江德海苦笑道“皇上筹备许久,就是为了给您一个惊喜,这下可有得皇上郁结了。”
萧世卿道“这好办,我假装不知道便是。”
长乐宫是大靖皇后的中宫, 也是帝后大婚, 洞房花烛的地方。自从先帝去世, 温皇后成为温太后, 长乐宫一直虚席以待,已有数十年之久。
此刻的长乐宫,宫门口挂着大红灯笼和红色的帷幔,在夜风中摇曳,散发着温暖静谧的微光。
即使早就知道了赵栖秘密准备的一切,在看到门上的“喜”字时,萧世卿还是心中一颤,升起一片柔软。
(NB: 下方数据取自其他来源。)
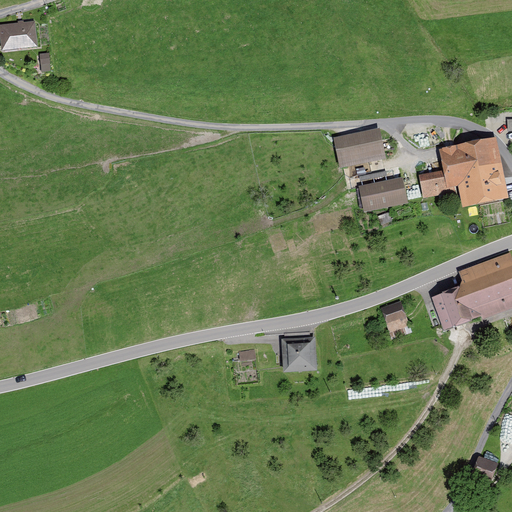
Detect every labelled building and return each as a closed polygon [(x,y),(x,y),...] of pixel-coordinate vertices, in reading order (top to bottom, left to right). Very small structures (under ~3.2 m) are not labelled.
[(4,54),(42,51),(39,23),(1,27),(4,54)] [(55,79),(54,55),(35,55),(36,79),(55,79)] [(383,131),(337,139),(343,169),(389,160),(383,131)] [(446,171),(423,175),(428,200),(463,192),(467,211),(511,201),(511,192),(501,138),(442,150),(446,171)] [(444,166),(421,171),(421,175),(445,171),(444,166)] [(406,177),(363,186),(368,213),(412,203),(406,177)] [(467,286),(437,298),(450,333),(511,309),(511,254),(462,274),(467,286)] [(402,301),(381,308),(391,335),(412,328),(402,301)] [(509,320),(487,327),(490,336),(511,328),(509,320)] [(318,337),(284,340),(286,374),(321,372),(318,337)] [(503,465),(482,457),(475,475),(495,483),(503,465)]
从宫门口一直到寝殿,都铺着红棉地毯。萧世卿顺着地毯来到“洞房”。
洞房里,入目全是喜庆的大红色。红烛高烧,红帘垂挂,床上亦是红色的新被。
江德海呈上一套吉服,“请丞相更衣。”
自家宝贝所想不同于常人,萧世卿很清楚这点,以致于有那么一瞬间,他以为赵栖给他准备的是皇后的嫁衣。
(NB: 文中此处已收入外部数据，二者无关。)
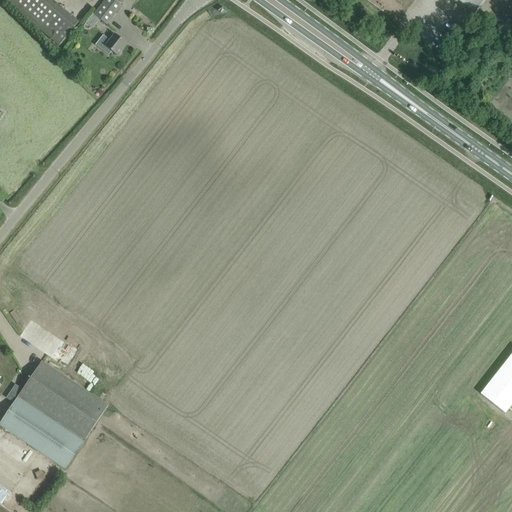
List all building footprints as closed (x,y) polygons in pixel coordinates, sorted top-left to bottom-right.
[(74,28),(40,0),(3,0),(59,46),(74,28)] [(122,6),(114,0),(105,0),(94,15),(107,25),(122,6)] [(367,0),(399,22),(405,14),(414,0),(367,0)] [(457,0),(475,12),(483,0),(457,0)] [(112,52),(117,56),(126,43),(115,34),(110,40),(103,35),(95,45),(108,56),(112,52)] [(505,413),(511,404),(511,353),(481,394),(505,413)] [(108,407),(41,363),(18,397),(72,433),(86,442),(108,407)] [(72,433),(18,397),(0,423),(0,427),(52,463),(72,433)]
好在赵栖在这种关键时刻没有掉链子。这是一套简单却不失贵重的喜服,除了金丝的秀边没有过多的装饰。萧世卿刚换好,就听到赵栖的声音从门外传来。
“呼丞相到了吗朕来得有些晚了。”赵栖本想从太庙走小路直奔长乐宫,没想到中途碰到了梅代。梅代说,他收到了东瀛太后的来信,说东瀛皇后有男子怀孕,现下正是用人之时,让他赶紧回东瀛。
赵栖满心想着长乐宫的事,心不在焉道“那你回吧。”
梅代问“陛下,我能带我兄长一起回去吗”
赵栖“你哥哥现在硬得起来吗”
“呃还不能。”
“啊,真可怜。”赵栖有那么一丢丢愧疚,又有那么一丢丢幸灾乐祸,“行,你带他回东瀛罢。告诉他,让他痛改前非,好好做人。”
梅代大喜“多谢陛下。”
江德海道“到了到了,在里头等皇上呢。”
很快,门扉轻响,在朦胧的烛光中,身穿龙袍喜服的少年走了进来。
他似乎来得很匆忙,微微喘着,喜服也穿得有些凌乱。
可他仍旧明媚如春光,清秀妍丽,一双会说话的眼睛看过来,把萧世卿的心都烫化了。
赵栖愣了愣。萧世卿很少穿如此轰轰烈烈的大红色,妖而不艳,俊美风流,无论是多美的美人,看到他都会自惭形秽。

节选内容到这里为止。